Chi ha il coraggio di fare disobbedienza fiscale?

11 Marzo 2020
Lettura 2 min

di RICCARDO POZZI* –  Intendiamoci,  siamo tutti delusi e amareggiati per come, in trent’anni,  sia andata a finire la questione settentrionale.  Abbiamo tutti la coscienza lacerata dai mille tradimenti, da legislature trascorse nella più completa inutilità, più di un quarto di secolo sprecato a credere che  il sistema  si potesse riformare dal di dentro.

Occorrerebbe tuttavia un piccolo atto di onestà intellettuale per ricordare una verità amara quanto inequivocabile: la condizione politica del nord è diretta  conseguenza del comportamento politico dei suoi abitanti.

Inutile svenarsi e farsi venire le canne alla gola, i lombardi sanno che vengono depredati di 56 miliardi l’anno, i veneti e gli emiliani di altri 40 , ma il vecchio referendum sul federalismo fu perso miseramente e le associazioni di impresa  di tutto il nord soffrono di orticaria al solo  sentir parlare di autonomia.

Allora, forse, dopo tanti tentativi abortiti, vale la pena di buttare sul tavolo una vecchia, vecchissima idea liberale, quella della disubbidienza civile, magari non istituzionalmente cervellotica come quella di Borghi Aquilini, ma probabilmente più percorribile sia pure in via del tutto ipotetica.

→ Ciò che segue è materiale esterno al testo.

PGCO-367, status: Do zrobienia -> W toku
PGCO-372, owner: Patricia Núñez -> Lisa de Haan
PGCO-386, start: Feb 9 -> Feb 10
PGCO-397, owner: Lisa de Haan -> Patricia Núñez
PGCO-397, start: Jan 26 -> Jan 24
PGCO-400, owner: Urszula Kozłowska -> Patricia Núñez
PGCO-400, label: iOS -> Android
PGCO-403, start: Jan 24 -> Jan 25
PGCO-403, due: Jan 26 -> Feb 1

I lavoratori dipendenti sono in gabbia, per il sistema del sostituto d’imposta,  ma cosa succederebbe se il milione e duecentomila partite iva, attive in  Lombardia e Veneto, (saltando l’Emilia per non sforare nella fantascienza) decidessero contemporaneamente di saltare a piè pari gli acconti IRPEF, IRES, IRAP e  INPS  di maggio e novembre?

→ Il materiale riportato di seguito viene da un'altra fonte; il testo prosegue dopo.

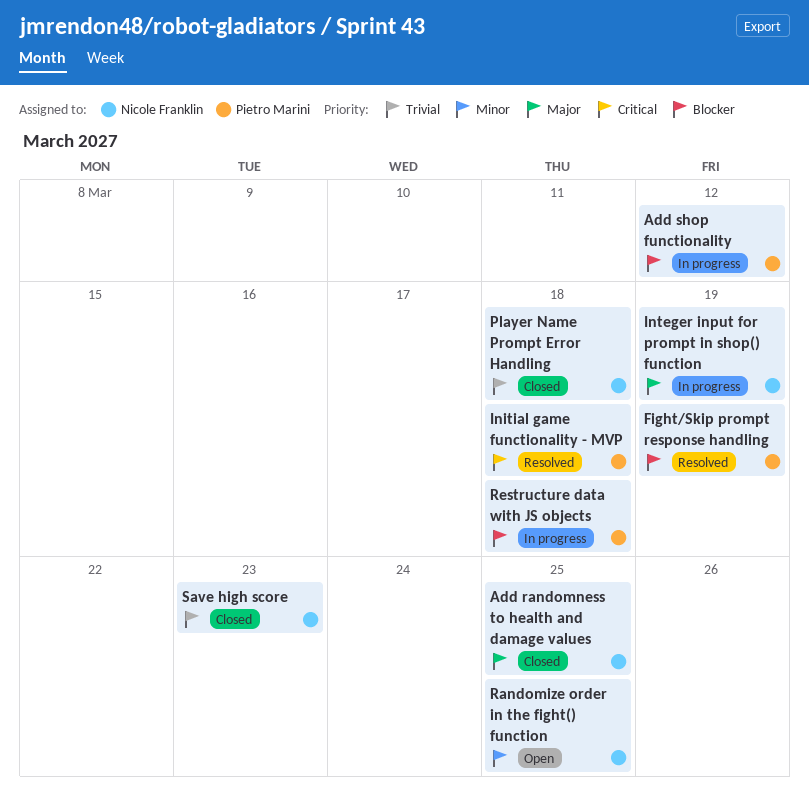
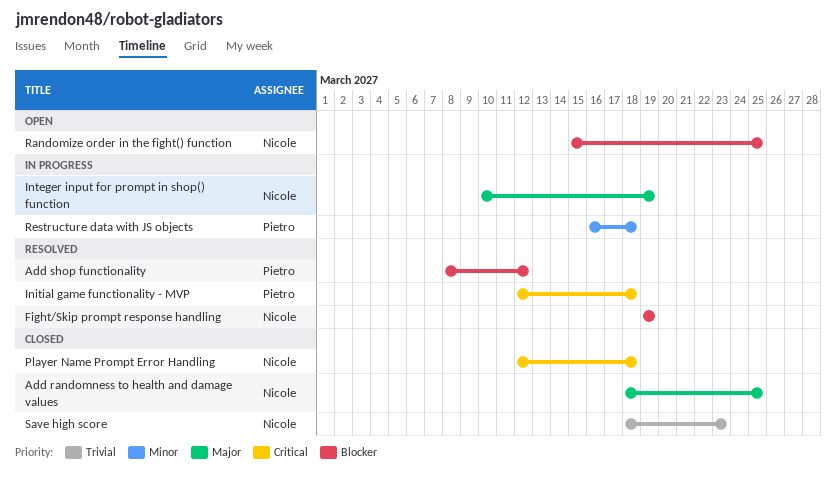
Add shop functionality, status: In progress -> Resolved
Fight/Skip prompt response handling, owner: Pietro Marini -> Nicole Franklin
Player Name Prompt Error Handling, priority: Trivial -> Critical
Randomize order in the fight() function, priority: Minor -> Blocker
Restructure data with JS objects, priority: Blocker -> Minor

Il meccanismo dell’autotassazione lo consente, prevedendo non una sanzione ma  una sovrattassa  dovuta al ravvedimento  posticipato (ogni sciopero ha un costo).

Riuscirebbe lo stato a far fronte al mancato introito senza contraccolpi?

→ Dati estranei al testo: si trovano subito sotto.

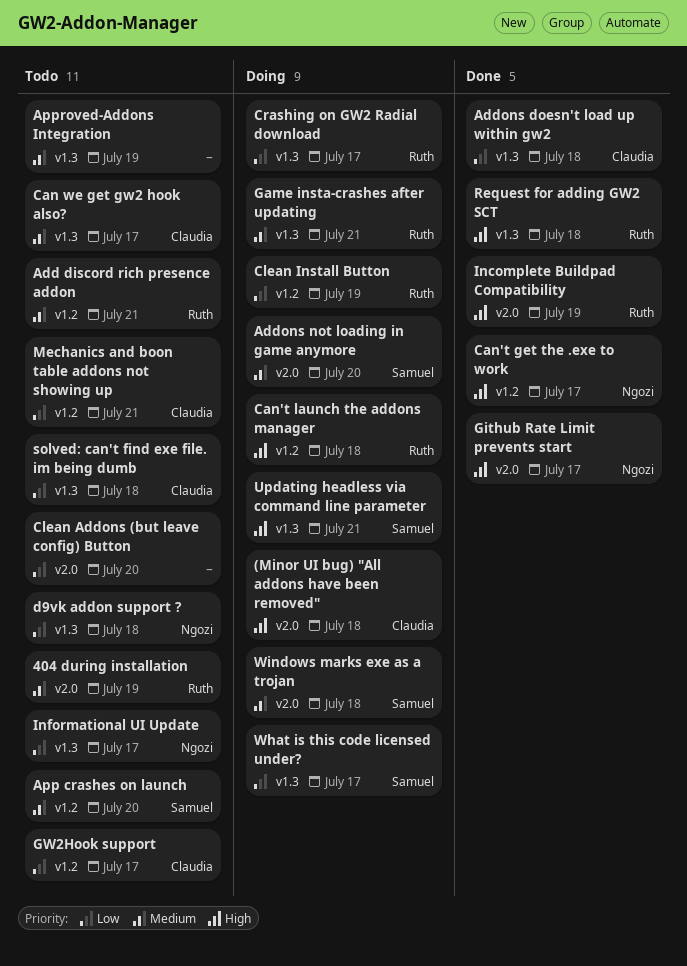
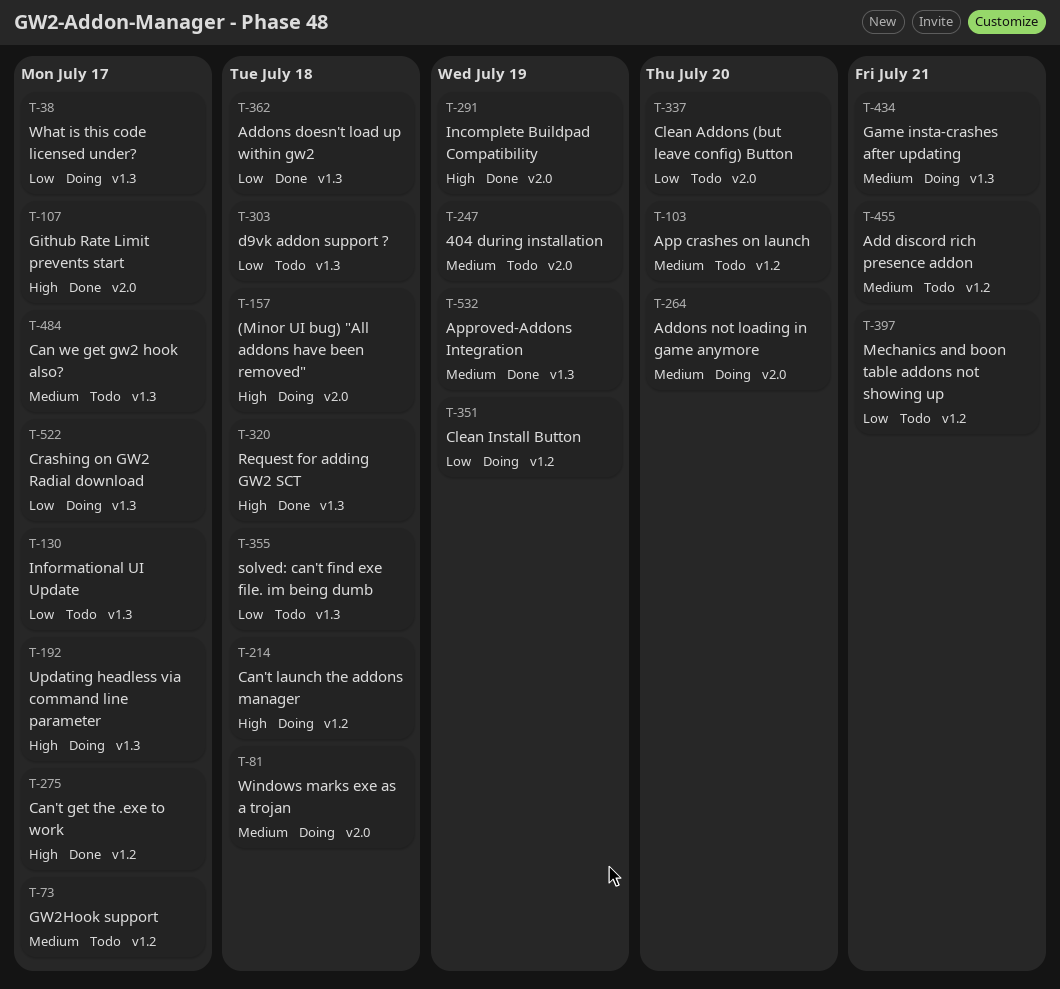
Approved-Addons Integration, status: Todo -> Done
GW2Hook support, priority: Low -> Medium
Updating headless via command line parameter, due: Jul 21 -> Jul 17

A quanto potrebbe ammontare il temporaneo ammanco e cosa metterebbe in campo il fisco se la legittima opzione di mancato pagamento degli acconti, l’anno successivo, si allargasse ad altri contribuenti e  altre regioni con altre dilazioni in massa delle imposte? Sappiamo tutti che, per esempio,  nessuna azienda petrolifera resisterebbe se i suoi clienti abituali disertassero le pompe per due mesi, come nessuna banca potrebbe evitare il fallimento se la metà dei correntisti pretendesse i propri risparmi nel giro di poche settimane.

Conosco le obiezioni. Lo Stato qui è forte e decreterebbe alla velocità della luce per drenare dal risparmio (Poste) ciò che manca alla fiscalità, perseguendo nello stesso tempo  i ”colpevoli” della protesta impropria e organizzata.

Possibile.  Ma se non fosse così? Se il coccodrillo fosse più debole di quanto vuol far credere? Se bastasse l’azione di un milione di illuminati che chiude  l’ossigeno per pochi minuti a  mandarlo in coma?

Ecco, forse ancora più dei referendum consultivi, più delle rabbiose quanto isolate uscite autonomiste di poche minoranze, più della fiducia  politica che oggi, chi ha a cuore le istanze di giustizia territoriale, onestamente non  saprebbe a chi rivolgere, sopra a tutto non dobbiamo scordare che il cibo primario, il carburante indispensabile di cui questo stato oppressivo e vessatore  si nutre è il denaro delle nostre tasse.

Niente preoccupa Roma più del denaro.

Ma per mettere in piedi una coordinata, organizzata, razionale e decisa protesta fiscale occorrono  doti poco coltivate  in Padania: il coraggio e la coscienza di popolo. Servono attributi  molto rari e soprattutto la volontà, di chi ci rappresenta,  di assumersi la responsabilità politica e mediatica di una simile iniziativa.

Nella mia trascurabile opinione resiste, però, ostinata  una domanda: quanti padani seguirebbero una così civile azione di protesta  e  quanti si metterebbero in coda  per pagare,  mandando avanti gli altri? La risposta a questa domanda è quella che continua a rassicurare i nemici del nord.